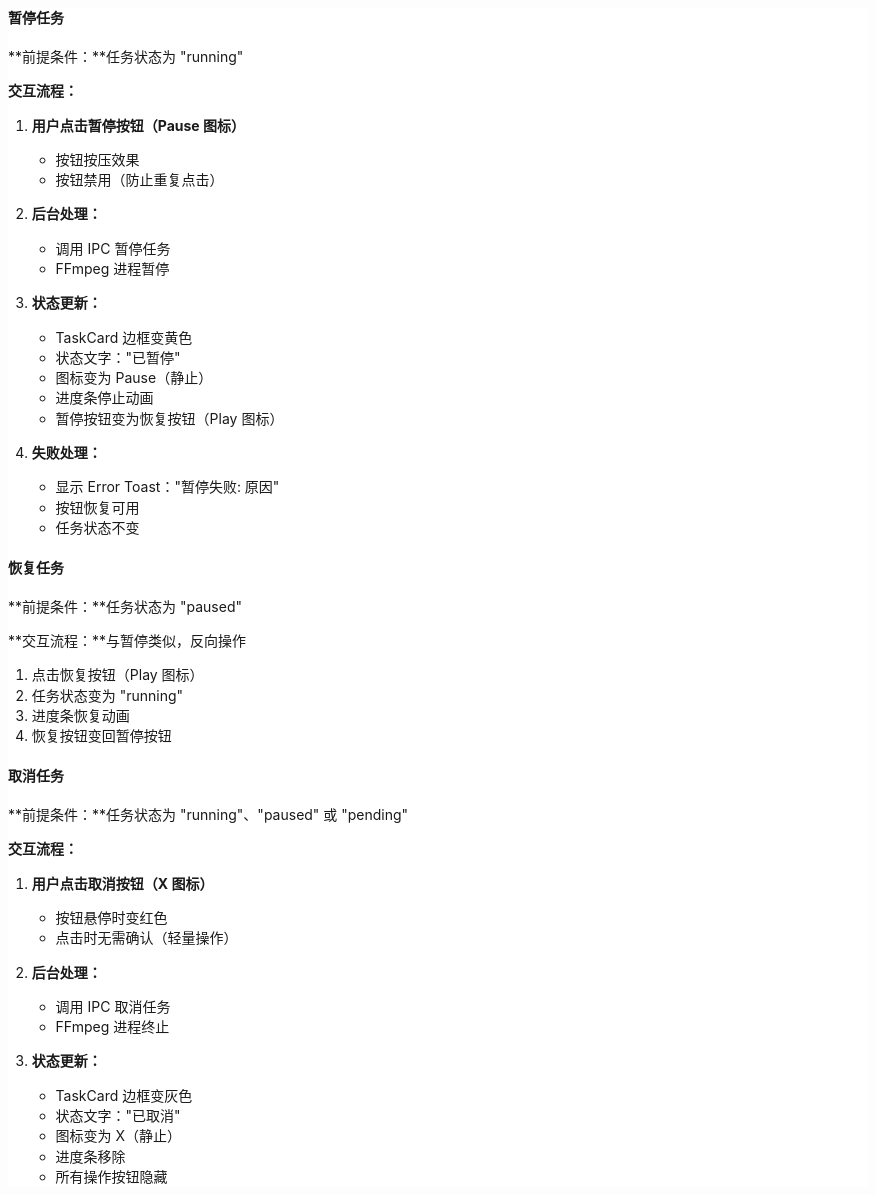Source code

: #### 暂停任务

**前提条件：**任务状态为 "running"

**交互流程：**

1. **用户点击暂停按钮（Pause 图标）**
   - 按钮按压效果
   - 按钮禁用（防止重复点击）

2. **后台处理：**
   - 调用 IPC 暂停任务
   - FFmpeg 进程暂停

3. **状态更新：**
   - TaskCard 边框变黄色
   - 状态文字："已暂停"
   - 图标变为 Pause（静止）
   - 进度条停止动画
   - 暂停按钮变为恢复按钮（Play 图标）

4. **失败处理：**
   - 显示 Error Toast："暂停失败: 原因"
   - 按钮恢复可用
   - 任务状态不变

#### 恢复任务

**前提条件：**任务状态为 "paused"

**交互流程：**与暂停类似，反向操作

1. 点击恢复按钮（Play 图标）
2. 任务状态变为 "running"
3. 进度条恢复动画
4. 恢复按钮变回暂停按钮

#### 取消任务

**前提条件：**任务状态为 "running"、"paused" 或 "pending"

**交互流程：**

1. **用户点击取消按钮（X 图标）**
   - 按钮悬停时变红色
   - 点击时无需确认（轻量操作）

2. **后台处理：**
   - 调用 IPC 取消任务
   - FFmpeg 进程终止

3. **状态更新：**
   - TaskCard 边框变灰色
   - 状态文字："已取消"
   - 图标变为 X（静止）
   - 进度条移除
   - 所有操作按钮隐藏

— REQUEST —
Among the lines above, count those containing the word "任务状态为" and give nothing but the result.

— WRITTEN ANSWER —
3